* **Excerpt**:
- - -
Get a job at your dream company

Apr 17th, 2013
Get a job at your dream company

Want to work at one of the 100 Best Companies to work for  or similarly desirable company but keep getting ‘Dear John’ rejection letters or never hear back from the recruiter? The reason these companies have far more job seekers trying to get in than jobs they have available. So absent any way for them to actually interview all the applicants, they resort to filtering candidates based on somewhat unfair indicators. These companies have the option and therefore go only to the top schools to recruit college hires or top B schools for management hires. For experienced hires – your chances of being shortlisted are much higher if you worked at another ‘Top Company’. So does it mean if you didn’t go to a top school or didn’t work at a top company, you should give up on your dream job at your dream company? No, fortunately there’s a greatly underlooked way on how to get a job with your dream company and that is contracting.

 

 

It is a well-kept secret that one of the biggest sources of employees at many top companies is its contractor or temporary worker pool. These companies hire hundreds of analysts, accountants, marketers, engineers, etc. every year to work on a temporary basis to fill in for peak demand times or for projects. These companies hire these contractors through IT staffing agencies like Manpower, Kelly Services, Aerotek, etc. A lot of these contractors may be folks that didn’t meet the criteria of a full-time job but instead of settling to work at a lesser known or less desirable company, decided to opt for a contract job at their dream company instead.
- - -
* **Given records**:
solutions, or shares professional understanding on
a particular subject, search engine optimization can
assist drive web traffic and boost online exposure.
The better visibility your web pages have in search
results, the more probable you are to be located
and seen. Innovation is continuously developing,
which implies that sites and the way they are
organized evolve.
- - -
* **What this task involves**:
In the article on getting a job at your dream company, what does it call one of the biggest sources of employees at many top companies?

* **The answer**:
Their contractor or temporary worker pool.